Supplied material Start Marker

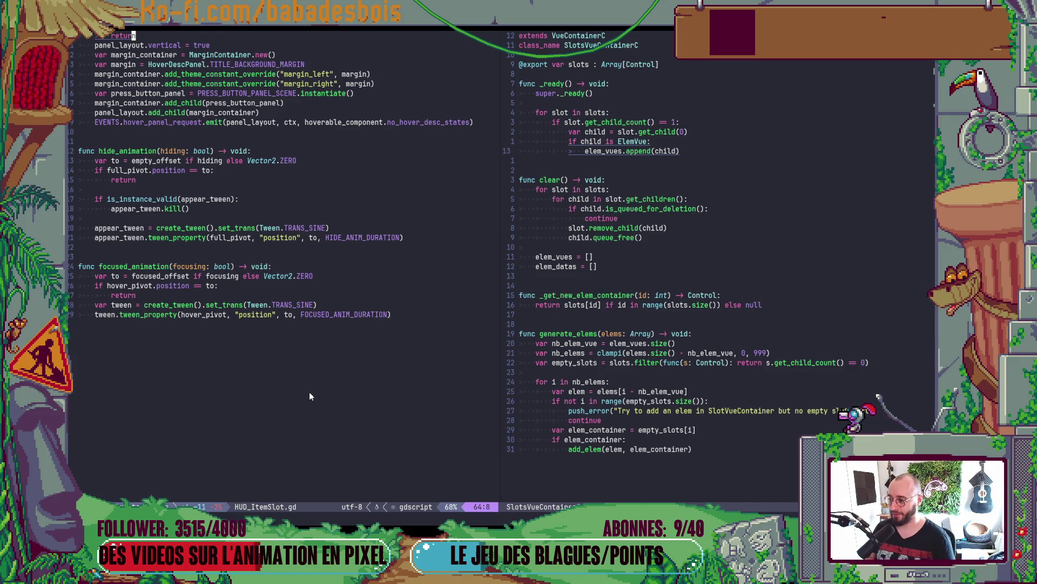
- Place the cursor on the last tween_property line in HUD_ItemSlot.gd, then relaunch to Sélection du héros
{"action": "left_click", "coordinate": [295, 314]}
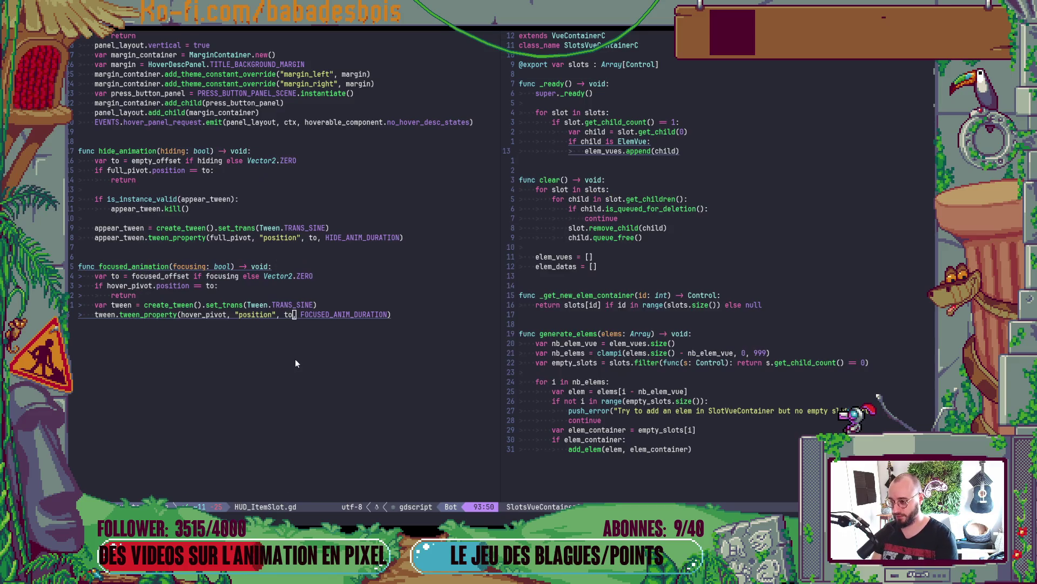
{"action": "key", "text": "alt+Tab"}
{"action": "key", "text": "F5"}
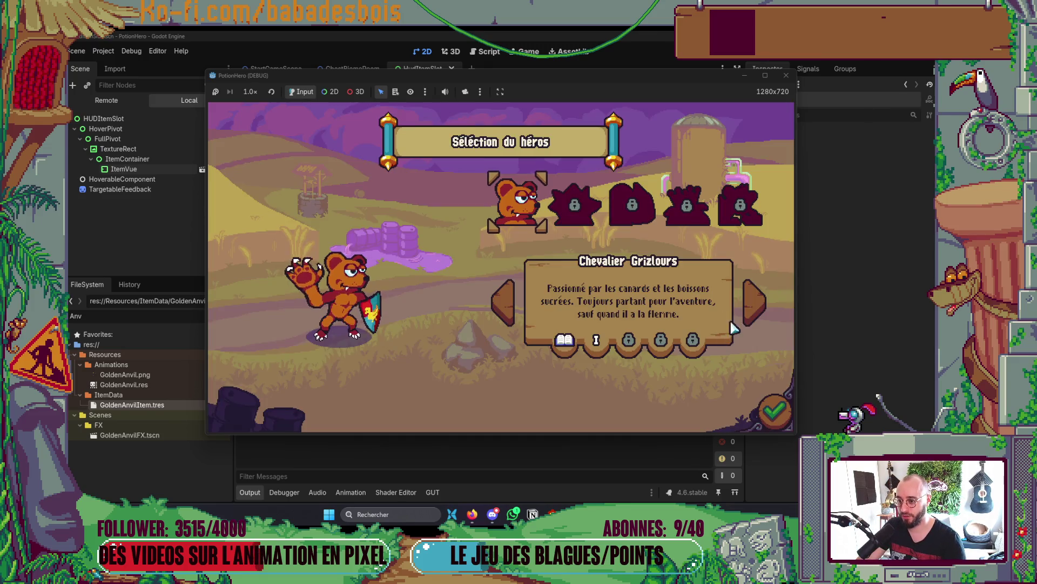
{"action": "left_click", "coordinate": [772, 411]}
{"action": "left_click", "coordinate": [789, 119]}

Supplied material End Marker

-- What is being asked --
Going through the data, count each line where the word "action" appears, and state only the total.

-- Worked solution --
5